**Exercise passage:**
*** Begin section ***

The Dresden Academy of Fine Arts (German Hochschule für Bildende Künste Dresden), often abbreviated HfBK Dresden or simply HfBK, is a vocational university of visual arts located in Dresden, Germany. The present institution is the product of a merger between the famous Dresden Art Academy, founded in 1764, the workplace and training ground of a number of influential European artists, and another well-established local art school, Hochschule für Werkkunst Dresden, after World War II.

History

Buildings

One of three buildings of today’s Dresden Academy of Fine Arts, the former Royal Academy of Arts, built in 1894, is located at a prominent position in town on Brühl's Terrace just next to the Frauenkirche. Since 1991, the building built by Constantin Lipsius on Brühl's Terrace between 1887 and 1894 – the glass dome of which is also known as Lemon Squeezer due to its form – has been heavily renovated and the parts that were destroyed during World War II were reconstructed. The studios for painting/graphic arts/sculpture/other artistic media, the graphic workshops, the rector's office and the exhibition rooms of the Academy, which house the annual graduation exhibitions of the graduates, are located on Brühl's Terrace.

*** End section ***

**Material shown:**
*** Begin section ***

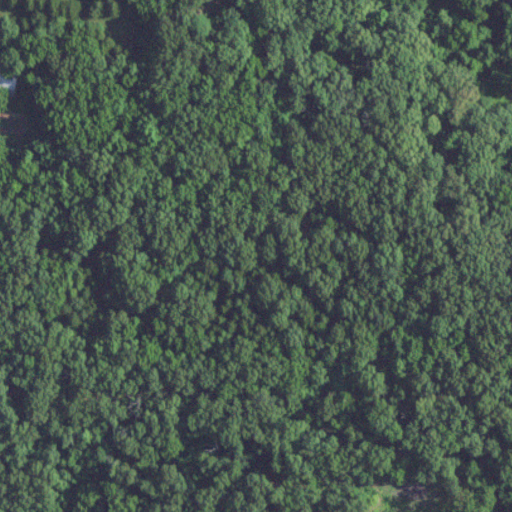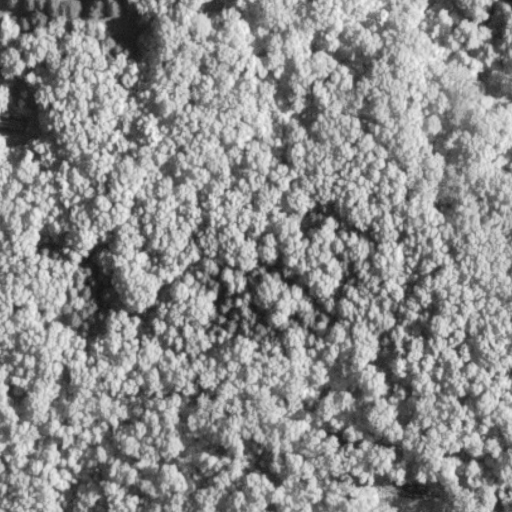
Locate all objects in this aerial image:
building: (8, 80)
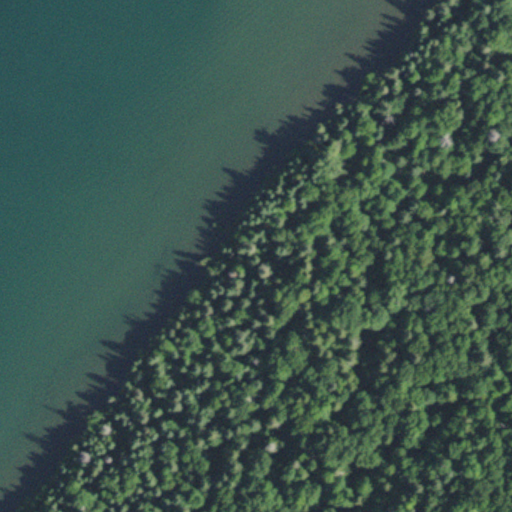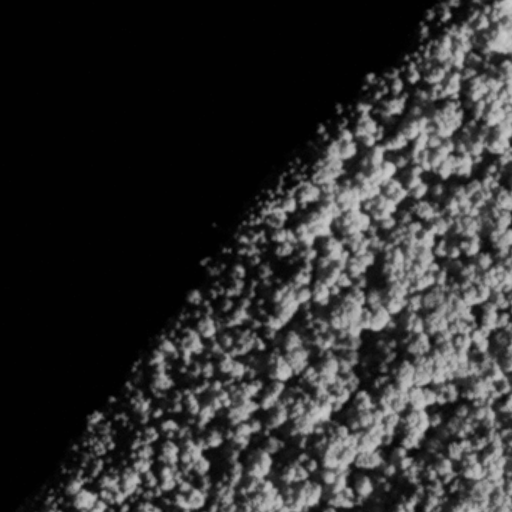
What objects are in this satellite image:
road: (278, 246)
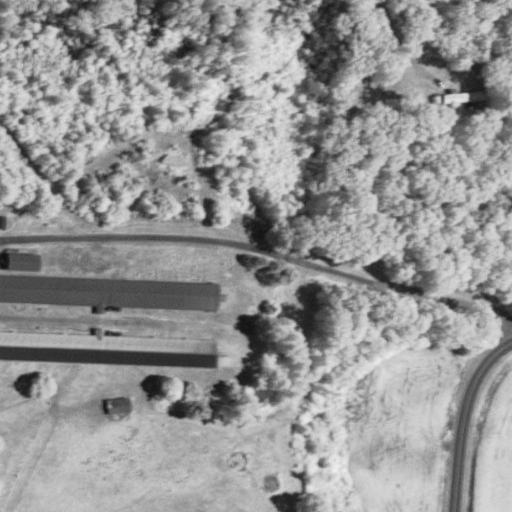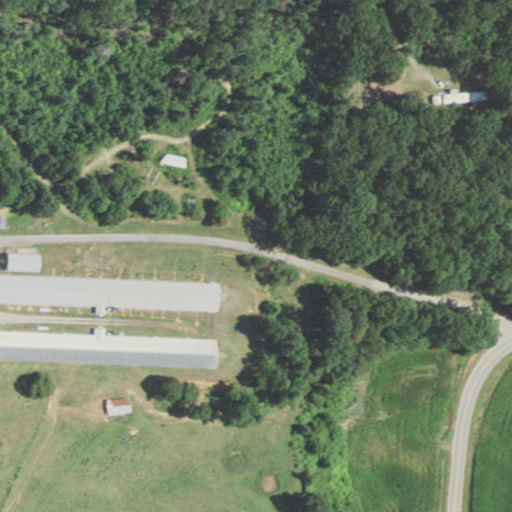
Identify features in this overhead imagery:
road: (420, 51)
building: (462, 96)
building: (173, 159)
building: (5, 221)
road: (262, 250)
building: (20, 260)
building: (110, 291)
building: (107, 348)
road: (214, 369)
building: (116, 404)
road: (461, 415)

*** End section ***

**Actions to take:**
1. In the passage about the Dresden Academy of Fine Arts, what nickname is given to the glass dome of the building on Brühl's Terrace?
2. Write the next part of the passage about the Dresden Academy of Fine Arts, starting after its final sentence.
The records are not needed for any of this work.

**Answers provided:**
1. Lemon Squeezer.

2.
On the side of the building facing the Elbe, the names of Pheidias, Iktinos, Praxiteles, Polykleitos, Lysippos, Erwin von Steinbach, Leonardo da Vinci, Michelangelo, Raphael and Dürer are inscribed on the wall and on the other side the motto "DEM VATERLAND ZU ZIER UND EHR" - "For the Honour and Adornment of the Fatherland" - is inscribed.

Apart from this magnificent building, the Academy owns the building for sculpture in Pfotenhauerstrasse, the studios and workshops of which were built in a big open-air exhibition ground in 1910. The workshops and studios for the courses of study of restoration, stage setting and costume design and the technical college degree course for theatre setting and costume design are located at Güntzstrasse in the buildings of the former Academy of Applied Arts.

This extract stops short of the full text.